Cependant, le président de la COP28 aux Émirats arabes unis, Sultan Al Jaber, vante l’ammoniac bleu comme un « produit à faible émission de carbone ».
En plus de diriger la principale conférence mondiale sur la lutte contre le changement climatique, Al Jaber est ministre de l’Industrie et des Technologies avancées des Émirats arabes unis et PDG de la Compagnie pétrolière nationale d’Abu Dhabi (ADNOC).
ADNOC a développé sa capacité d’exportation d’ammoniac bleu dans le cadre d’un effort visant à se présenter comme une entreprise « plus verte ».
Qu’est-ce que l’ammoniac bleu ?
L’ammoniac est un gaz incolore composé d’hydrogène et d’azote qui sert de carburant porteur pour l’hydrogène.
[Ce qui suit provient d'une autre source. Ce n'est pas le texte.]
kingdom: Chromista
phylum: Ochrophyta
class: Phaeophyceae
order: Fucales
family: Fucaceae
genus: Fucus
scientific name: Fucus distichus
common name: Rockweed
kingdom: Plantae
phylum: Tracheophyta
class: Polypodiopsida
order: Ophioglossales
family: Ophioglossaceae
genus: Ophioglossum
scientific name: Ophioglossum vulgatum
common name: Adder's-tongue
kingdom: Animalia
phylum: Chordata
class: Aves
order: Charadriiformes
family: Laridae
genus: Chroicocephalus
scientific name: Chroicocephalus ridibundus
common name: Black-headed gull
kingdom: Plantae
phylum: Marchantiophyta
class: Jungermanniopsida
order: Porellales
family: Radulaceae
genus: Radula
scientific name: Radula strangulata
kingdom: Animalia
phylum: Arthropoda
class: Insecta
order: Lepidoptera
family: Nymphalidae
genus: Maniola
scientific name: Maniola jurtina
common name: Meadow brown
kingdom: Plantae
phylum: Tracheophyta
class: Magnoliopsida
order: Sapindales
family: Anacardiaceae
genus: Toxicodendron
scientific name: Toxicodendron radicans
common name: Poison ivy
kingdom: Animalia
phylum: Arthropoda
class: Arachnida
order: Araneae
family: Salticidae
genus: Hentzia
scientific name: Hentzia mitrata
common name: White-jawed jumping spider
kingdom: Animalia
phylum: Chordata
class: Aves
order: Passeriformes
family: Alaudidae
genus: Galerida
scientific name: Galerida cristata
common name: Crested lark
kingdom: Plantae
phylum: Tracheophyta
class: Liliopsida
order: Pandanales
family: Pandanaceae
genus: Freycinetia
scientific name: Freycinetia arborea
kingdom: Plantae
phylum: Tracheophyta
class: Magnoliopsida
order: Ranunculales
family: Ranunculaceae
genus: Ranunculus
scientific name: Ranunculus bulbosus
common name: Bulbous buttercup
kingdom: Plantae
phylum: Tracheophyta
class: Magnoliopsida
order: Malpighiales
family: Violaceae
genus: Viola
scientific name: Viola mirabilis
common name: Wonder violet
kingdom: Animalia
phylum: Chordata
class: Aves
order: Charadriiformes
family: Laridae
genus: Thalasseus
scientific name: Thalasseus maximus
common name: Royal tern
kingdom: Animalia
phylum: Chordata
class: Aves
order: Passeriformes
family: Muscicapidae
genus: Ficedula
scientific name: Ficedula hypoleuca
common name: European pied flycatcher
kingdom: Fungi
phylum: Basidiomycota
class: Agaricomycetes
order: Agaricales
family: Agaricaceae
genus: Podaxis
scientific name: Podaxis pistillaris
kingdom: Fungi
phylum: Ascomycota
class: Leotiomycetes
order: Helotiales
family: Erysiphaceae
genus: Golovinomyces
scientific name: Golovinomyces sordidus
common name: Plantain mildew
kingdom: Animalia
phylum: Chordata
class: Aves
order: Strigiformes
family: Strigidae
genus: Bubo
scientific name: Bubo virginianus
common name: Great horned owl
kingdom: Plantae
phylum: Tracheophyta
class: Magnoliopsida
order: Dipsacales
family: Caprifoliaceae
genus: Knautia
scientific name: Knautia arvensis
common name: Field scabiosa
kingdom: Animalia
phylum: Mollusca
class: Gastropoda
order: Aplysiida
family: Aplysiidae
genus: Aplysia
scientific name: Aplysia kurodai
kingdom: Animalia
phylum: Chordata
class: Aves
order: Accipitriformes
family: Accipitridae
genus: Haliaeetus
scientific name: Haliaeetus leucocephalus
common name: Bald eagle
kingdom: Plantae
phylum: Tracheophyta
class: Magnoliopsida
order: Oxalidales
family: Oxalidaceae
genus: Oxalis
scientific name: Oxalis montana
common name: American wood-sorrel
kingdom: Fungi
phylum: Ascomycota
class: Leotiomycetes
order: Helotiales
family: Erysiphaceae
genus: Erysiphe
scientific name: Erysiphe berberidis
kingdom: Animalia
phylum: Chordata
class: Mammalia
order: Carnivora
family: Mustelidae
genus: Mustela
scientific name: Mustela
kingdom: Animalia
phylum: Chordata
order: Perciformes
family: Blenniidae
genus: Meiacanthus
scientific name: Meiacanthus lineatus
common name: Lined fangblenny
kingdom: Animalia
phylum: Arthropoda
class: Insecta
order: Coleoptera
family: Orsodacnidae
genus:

Il permet un stockage plus sûr et plus efficace de l’hydrogène, un vecteur énergétique salué par de nombreux experts du secteur comme une solution de décarbonation. L’ammoniac bleu est obtenu en capturant les émissions de dioxyde de carbone liées à sa production.
La première cargaison d’ammoniac bleu a quitté les Émirats arabes unis en 2021 à destination du Japon. Fertiglobe, une coentreprise entre ADNOC et la société chimique néerlandaise OCI, a produit de l’ammoniac bleu dans le complexe industriel de Ruwais à Abu Dhabi. Fertiglobe a vendu d’autres expéditions à des clients en Allemagne et en Corée du Sud. Des plans sont en cours pour construire une usine d’ammoniac bleu à l’échelle commerciale à Ruwais.
Un examen plus attentif de l’empreinte gaz à effet de serre de l’ammoniac bleu révèle qu’il ne s’agit pas du tout d’un « produit à faible émission de carbone ». Sa production peut émettre trois fois plus de gaz à effet de serre que le diesel, et deux fois et demie plus que le charbon ou le gaz naturel.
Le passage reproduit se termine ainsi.